(Collection entries)
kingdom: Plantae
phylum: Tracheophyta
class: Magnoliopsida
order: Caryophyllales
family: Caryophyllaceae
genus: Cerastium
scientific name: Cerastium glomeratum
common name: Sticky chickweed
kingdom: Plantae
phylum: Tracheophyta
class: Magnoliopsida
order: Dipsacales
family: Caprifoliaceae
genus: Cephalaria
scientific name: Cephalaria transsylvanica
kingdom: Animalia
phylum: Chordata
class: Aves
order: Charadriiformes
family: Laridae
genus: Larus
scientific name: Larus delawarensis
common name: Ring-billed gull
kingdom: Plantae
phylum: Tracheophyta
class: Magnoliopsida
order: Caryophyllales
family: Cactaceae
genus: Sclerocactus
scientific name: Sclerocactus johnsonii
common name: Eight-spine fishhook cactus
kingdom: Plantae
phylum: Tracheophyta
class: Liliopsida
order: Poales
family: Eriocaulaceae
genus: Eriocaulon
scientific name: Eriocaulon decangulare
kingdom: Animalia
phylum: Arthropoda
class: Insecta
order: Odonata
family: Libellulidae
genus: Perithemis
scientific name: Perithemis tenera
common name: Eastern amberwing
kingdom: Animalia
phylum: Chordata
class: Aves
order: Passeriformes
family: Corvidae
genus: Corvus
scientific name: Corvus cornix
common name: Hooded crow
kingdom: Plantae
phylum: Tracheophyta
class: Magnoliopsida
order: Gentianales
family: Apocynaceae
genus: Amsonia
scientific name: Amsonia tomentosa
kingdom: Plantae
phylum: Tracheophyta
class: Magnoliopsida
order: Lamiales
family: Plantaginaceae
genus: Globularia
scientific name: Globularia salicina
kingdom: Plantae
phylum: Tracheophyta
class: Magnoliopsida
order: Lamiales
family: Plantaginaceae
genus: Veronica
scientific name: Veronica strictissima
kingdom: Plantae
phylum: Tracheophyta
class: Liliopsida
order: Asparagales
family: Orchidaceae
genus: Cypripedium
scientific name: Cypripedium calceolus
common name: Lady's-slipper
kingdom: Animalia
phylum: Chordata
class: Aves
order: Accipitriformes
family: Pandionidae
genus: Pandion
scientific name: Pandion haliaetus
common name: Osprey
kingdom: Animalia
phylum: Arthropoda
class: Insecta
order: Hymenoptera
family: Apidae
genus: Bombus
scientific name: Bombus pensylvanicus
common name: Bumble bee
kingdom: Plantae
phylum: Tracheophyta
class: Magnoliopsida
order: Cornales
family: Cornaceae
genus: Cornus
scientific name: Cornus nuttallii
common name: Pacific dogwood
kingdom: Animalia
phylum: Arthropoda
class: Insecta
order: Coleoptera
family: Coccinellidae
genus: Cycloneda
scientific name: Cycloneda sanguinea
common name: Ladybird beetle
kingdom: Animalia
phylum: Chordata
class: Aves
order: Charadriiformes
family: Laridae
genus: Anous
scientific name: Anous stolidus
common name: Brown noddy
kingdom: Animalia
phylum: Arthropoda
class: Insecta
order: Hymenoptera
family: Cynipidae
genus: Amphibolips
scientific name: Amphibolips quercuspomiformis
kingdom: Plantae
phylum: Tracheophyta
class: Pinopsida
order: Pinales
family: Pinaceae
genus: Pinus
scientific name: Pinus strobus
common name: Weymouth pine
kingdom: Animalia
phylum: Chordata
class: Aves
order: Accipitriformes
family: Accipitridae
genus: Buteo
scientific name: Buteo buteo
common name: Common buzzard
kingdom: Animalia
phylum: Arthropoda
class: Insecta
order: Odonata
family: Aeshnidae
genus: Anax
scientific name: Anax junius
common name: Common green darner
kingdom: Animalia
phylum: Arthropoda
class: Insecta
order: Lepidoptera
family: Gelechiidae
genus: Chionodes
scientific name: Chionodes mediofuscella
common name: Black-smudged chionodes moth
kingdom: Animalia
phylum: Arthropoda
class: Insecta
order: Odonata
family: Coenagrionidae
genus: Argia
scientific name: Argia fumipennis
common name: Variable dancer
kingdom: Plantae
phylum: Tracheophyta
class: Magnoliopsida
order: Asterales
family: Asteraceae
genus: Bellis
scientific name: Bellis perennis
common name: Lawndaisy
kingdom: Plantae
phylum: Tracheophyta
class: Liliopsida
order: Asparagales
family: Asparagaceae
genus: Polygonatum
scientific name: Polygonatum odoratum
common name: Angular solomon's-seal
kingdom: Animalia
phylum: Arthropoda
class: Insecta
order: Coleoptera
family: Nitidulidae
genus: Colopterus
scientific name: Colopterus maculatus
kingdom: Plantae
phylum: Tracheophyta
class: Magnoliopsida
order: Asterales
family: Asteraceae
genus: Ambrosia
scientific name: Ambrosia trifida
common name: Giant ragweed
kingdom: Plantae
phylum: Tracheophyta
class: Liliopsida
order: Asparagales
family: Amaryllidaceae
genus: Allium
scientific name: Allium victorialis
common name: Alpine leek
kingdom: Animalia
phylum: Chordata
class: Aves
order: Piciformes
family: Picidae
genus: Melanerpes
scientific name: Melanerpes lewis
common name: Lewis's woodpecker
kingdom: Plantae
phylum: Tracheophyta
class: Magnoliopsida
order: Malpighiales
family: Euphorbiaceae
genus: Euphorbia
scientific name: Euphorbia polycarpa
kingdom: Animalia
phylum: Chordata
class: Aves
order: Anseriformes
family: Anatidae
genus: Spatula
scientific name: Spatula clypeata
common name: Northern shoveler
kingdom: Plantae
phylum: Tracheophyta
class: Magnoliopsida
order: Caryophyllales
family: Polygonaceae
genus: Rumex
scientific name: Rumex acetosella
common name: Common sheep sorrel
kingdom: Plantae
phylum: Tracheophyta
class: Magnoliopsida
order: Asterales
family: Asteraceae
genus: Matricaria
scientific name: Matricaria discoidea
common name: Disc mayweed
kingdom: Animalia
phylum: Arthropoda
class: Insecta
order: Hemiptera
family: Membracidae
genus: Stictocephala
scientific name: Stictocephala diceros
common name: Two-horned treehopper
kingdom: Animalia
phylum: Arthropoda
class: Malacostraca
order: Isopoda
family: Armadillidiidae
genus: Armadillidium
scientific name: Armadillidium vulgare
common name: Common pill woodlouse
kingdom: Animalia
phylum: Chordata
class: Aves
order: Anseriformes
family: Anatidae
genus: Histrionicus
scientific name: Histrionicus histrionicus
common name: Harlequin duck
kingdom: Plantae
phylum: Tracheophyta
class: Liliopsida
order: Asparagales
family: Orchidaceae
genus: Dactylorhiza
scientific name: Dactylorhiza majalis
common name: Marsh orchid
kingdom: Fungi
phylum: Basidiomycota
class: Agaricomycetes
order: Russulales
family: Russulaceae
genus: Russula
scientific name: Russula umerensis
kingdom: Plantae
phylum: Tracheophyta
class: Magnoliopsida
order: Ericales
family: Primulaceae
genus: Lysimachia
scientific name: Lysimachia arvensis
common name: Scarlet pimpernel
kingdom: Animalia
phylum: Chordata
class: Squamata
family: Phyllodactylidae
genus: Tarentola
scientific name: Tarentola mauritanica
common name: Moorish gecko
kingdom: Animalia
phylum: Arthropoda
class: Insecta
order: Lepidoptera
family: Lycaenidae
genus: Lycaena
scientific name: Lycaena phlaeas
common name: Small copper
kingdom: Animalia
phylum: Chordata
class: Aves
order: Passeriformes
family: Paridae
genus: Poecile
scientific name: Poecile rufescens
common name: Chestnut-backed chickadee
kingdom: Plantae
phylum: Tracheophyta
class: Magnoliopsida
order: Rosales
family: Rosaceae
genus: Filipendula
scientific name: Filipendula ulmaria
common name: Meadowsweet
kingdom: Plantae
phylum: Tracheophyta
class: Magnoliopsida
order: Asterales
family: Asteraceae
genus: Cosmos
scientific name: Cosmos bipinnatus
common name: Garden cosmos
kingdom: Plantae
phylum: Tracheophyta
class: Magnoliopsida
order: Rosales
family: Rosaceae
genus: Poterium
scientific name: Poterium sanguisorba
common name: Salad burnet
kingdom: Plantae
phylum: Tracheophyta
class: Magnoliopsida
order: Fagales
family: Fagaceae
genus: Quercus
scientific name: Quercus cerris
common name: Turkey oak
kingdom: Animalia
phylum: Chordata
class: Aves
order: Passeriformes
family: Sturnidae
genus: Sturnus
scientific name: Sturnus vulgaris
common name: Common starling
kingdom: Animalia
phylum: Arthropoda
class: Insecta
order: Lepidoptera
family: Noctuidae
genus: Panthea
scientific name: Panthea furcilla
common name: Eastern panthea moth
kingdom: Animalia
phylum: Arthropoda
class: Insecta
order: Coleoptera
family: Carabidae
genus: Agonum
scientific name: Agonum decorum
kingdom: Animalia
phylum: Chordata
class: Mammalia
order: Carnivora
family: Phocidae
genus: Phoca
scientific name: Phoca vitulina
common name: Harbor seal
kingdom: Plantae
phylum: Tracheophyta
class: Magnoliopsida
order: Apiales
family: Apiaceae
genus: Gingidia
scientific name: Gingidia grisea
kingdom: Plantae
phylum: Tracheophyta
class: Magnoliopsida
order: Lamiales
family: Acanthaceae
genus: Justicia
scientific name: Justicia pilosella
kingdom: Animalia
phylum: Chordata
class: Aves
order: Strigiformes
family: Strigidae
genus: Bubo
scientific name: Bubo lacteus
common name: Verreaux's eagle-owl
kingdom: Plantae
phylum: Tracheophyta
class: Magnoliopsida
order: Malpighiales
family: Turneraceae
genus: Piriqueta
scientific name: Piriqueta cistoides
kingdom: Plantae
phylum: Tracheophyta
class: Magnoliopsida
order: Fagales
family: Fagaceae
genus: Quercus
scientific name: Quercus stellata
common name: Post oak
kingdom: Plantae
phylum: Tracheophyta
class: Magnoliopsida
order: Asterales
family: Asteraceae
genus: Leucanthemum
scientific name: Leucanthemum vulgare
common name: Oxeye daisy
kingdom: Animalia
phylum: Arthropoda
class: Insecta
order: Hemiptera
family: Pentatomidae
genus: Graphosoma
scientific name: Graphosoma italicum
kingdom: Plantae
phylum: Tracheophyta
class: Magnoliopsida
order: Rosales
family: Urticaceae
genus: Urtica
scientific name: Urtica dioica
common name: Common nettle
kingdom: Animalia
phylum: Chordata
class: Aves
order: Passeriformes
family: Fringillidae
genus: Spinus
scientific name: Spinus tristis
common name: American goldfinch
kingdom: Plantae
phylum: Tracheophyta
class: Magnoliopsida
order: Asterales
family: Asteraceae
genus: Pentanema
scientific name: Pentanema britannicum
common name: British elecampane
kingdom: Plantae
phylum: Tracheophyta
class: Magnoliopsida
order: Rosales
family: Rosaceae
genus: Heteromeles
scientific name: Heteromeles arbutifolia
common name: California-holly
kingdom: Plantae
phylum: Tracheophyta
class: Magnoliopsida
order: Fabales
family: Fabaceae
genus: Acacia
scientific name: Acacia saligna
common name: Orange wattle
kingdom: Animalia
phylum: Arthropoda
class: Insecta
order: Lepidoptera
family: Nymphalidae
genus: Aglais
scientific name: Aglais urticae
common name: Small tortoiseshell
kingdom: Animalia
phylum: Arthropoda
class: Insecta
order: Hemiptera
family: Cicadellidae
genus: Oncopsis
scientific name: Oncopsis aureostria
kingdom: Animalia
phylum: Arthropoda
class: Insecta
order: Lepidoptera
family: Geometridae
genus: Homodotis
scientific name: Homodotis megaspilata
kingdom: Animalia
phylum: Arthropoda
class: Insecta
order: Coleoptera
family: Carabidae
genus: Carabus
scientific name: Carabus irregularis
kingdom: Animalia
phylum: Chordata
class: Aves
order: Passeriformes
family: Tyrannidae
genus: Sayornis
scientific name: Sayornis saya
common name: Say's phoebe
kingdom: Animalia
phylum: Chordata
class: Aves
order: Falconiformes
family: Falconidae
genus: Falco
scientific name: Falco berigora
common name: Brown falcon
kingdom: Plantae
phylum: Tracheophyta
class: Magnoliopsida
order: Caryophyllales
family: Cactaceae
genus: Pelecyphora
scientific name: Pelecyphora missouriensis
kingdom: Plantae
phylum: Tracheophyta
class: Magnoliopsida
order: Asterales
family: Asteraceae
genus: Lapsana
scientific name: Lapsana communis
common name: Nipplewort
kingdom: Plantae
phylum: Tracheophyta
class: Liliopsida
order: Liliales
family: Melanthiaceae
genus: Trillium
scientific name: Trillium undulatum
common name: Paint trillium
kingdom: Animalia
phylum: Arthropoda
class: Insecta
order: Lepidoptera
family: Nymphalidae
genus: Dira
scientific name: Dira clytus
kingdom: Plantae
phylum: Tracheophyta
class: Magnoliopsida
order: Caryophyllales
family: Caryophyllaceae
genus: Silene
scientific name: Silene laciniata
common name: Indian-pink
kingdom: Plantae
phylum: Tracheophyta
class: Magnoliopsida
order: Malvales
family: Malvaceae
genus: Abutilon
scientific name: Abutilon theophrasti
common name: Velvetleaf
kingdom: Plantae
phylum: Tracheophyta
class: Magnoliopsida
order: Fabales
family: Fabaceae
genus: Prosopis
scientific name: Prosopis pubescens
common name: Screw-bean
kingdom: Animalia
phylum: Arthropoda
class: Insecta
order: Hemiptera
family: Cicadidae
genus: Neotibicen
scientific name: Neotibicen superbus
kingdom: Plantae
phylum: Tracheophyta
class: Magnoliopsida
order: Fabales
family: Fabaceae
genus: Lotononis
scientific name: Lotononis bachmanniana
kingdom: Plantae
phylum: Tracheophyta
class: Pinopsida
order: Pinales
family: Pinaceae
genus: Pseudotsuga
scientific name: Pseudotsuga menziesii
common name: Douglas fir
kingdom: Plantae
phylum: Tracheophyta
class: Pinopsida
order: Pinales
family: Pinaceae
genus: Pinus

# Work to do:
Copy the lines above, beginning with the line that contains "family: Phyllodactylidae" and ending with the line that contains "genus: Filipendula".

# Solution below:
family: Phyllodactylidae
genus: Tarentola
scientific name: Tarentola mauritanica
common name: Moorish gecko
kingdom: Animalia
phylum: Arthropoda
class: Insecta
order: Lepidoptera
family: Lycaenidae
genus: Lycaena
scientific name: Lycaena phlaeas
common name: Small copper
kingdom: Animalia
phylum: Chordata
class: Aves
order: Passeriformes
family: Paridae
genus: Poecile
scientific name: Poecile rufescens
common name: Chestnut-backed chickadee
kingdom: Plantae
phylum: Tracheophyta
class: Magnoliopsida
order: Rosales
family: Rosaceae
genus: Filipendula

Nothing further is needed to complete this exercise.